The title would have been «Understanding the relation between separate ASM files and optimisations».
I'm asking this in the context of cross-compiling for the AVR platform but it's about a behaviour I noticed more generally.
In projects that combine C, C++ and assembly files (.S), I noticed no optimisation are applied to the latter. What I'm referring to is, for instance compared with inline assembly instructions with asm volatile, in which case GCC may happen to reorder instructions, change registers, inline functions or even eliminate useless instructions/code paths, that doesn't seem to happen with external assembly files. Assuming my observations are correct (and I am not so sure about that, hence I'm asking), is there a way to apply optimisations to external assembly source files?
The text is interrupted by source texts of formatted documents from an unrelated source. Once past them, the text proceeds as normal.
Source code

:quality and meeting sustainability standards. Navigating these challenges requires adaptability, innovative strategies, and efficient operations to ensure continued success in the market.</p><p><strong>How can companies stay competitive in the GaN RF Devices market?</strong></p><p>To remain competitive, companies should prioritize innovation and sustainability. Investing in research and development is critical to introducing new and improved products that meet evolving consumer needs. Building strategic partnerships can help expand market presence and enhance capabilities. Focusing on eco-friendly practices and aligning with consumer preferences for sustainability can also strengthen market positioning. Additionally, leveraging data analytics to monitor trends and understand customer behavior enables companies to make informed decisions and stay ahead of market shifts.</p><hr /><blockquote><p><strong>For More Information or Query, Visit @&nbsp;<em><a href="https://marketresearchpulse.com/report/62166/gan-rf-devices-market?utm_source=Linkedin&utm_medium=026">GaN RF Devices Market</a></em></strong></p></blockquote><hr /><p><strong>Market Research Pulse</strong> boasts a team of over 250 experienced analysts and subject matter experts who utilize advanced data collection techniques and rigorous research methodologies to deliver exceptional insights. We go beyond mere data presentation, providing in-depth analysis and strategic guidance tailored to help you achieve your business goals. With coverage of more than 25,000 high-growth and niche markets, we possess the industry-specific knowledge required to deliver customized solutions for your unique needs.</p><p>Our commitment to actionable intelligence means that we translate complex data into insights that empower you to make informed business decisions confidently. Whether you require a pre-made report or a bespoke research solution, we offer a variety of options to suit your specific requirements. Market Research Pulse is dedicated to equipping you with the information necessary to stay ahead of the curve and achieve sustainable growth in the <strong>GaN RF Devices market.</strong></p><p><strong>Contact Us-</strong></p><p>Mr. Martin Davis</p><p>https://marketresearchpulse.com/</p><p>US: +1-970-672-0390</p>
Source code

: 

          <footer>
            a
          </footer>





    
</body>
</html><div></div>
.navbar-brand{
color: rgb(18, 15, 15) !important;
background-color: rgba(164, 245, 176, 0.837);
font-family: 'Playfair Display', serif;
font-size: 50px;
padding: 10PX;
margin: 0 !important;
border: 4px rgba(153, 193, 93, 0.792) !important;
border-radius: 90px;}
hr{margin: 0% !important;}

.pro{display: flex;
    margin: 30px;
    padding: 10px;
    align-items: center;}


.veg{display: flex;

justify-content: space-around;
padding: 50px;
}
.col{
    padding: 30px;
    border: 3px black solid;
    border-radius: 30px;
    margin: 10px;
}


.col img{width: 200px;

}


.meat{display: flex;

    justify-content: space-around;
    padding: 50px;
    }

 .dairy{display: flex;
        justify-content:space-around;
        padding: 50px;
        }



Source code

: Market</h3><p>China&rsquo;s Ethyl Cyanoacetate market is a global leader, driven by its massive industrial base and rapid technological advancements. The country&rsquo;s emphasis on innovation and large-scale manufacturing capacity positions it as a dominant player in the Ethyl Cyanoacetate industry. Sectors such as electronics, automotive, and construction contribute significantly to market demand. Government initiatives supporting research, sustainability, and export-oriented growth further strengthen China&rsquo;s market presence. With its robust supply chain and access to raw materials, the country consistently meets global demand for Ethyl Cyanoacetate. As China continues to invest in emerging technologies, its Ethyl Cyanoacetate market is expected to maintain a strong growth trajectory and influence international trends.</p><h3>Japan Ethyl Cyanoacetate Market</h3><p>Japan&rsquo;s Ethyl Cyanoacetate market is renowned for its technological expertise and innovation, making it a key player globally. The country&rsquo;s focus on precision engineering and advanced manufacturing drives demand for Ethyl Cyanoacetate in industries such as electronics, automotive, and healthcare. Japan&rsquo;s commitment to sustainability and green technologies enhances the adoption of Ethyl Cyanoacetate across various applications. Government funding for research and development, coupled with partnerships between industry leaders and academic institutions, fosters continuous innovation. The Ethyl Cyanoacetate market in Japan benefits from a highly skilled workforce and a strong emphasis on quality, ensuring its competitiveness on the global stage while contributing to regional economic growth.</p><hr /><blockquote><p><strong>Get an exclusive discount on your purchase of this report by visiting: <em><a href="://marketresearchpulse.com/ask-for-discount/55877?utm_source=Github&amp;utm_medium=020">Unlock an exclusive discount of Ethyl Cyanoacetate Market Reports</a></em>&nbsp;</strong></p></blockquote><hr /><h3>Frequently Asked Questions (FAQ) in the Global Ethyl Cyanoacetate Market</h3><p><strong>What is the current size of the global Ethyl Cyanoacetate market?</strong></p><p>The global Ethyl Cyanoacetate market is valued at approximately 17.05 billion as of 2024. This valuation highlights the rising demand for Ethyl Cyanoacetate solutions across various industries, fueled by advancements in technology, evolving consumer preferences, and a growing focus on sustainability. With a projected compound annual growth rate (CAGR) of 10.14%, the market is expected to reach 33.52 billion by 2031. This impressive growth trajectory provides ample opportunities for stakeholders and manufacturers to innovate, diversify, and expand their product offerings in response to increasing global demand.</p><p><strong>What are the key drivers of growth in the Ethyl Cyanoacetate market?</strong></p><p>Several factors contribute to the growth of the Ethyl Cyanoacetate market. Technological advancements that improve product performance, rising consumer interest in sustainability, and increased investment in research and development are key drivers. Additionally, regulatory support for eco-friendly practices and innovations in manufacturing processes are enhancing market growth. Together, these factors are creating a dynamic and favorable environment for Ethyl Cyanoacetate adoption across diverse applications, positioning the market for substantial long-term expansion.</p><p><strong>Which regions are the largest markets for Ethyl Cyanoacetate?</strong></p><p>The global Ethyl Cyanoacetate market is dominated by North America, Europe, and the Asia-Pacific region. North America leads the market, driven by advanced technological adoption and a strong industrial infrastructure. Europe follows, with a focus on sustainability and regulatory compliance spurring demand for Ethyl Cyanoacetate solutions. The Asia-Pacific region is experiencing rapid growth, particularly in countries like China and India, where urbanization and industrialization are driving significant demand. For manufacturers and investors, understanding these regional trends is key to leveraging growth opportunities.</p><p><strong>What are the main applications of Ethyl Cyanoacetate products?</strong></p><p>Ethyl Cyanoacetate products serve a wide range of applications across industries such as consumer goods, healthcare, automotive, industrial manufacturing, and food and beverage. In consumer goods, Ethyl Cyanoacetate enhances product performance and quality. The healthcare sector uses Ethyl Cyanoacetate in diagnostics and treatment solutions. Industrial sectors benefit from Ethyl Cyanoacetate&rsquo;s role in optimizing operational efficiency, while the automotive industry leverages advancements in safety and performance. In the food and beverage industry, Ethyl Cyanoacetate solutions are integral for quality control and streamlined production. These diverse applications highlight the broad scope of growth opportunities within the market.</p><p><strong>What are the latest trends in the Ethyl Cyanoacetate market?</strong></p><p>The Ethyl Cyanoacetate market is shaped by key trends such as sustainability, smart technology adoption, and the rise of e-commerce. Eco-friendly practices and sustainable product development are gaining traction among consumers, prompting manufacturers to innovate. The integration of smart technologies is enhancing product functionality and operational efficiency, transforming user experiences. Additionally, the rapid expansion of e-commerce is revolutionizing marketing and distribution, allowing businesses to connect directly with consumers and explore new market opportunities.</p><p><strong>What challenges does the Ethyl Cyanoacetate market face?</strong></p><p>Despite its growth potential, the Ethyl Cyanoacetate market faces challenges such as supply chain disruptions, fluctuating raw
As an illustration, here are my compilation flags, as to the relevant parts:
Code: Select all
CFLAGS = -Os -fshort-enums -Wno-error=narrowing -ffreestanding -mrelax -ffunction-sections -fdata-sections -flto -pipe
ASFLAGS = -x assembler-with-cpp $(CFLAGS) # <-- copy CPU, F_CPU and -g if present
Code: Select all
#include <avr/io.h>
#if defined(SPMCSR) && (defined(RSIG) || defined(SIGRD))
#if !defined(SIGRD)
#define SIGRD RSIG
#endif
#define __BOOT_SIGROW_READ (_BV(SPMEN) | _BV(SIGRD))
#define __SPMCSR _SFR_IO_ADDR(SPMCSR)
#define __SIGADDR 0
.section .text
;
; Arguments: r25:r24 = pointer to the data structure
; (See https://www.avrfreaks.net/forum/gcc-calling-conventions)
;
; Problems:
; 1) implies a `call`,
; 2) not inlined, ever,
; 3) not optimised in general!...
;
.global _read_signature
_read_signature:
movw r26, r24 ; Transfer the input pointer to the X register pair (destination)
ldi r30, lo8(__SIGADDR)
ldi r31, hi8(__SIGADDR)
ldi r24, __BOOT_SIGROW_READ
out __SPMCSR, r24 ; Prepare loading from program memory
lpm r0, Z+
st X+, r0
adiw r30, 0x1 ; Advance the source pointer one byte further as signature bytes
; are located at even adresses.
out __SPMCSR, r24 ; Let's repeat this two more times (3 bytes to read/store)
lpm r0, Z+
st X+, r0
adiw r30, 0x1
out __SPMCSR, r24
lpm r0, Z
st X, r0
ret
#endif
Thanks in advance anyway for your insight.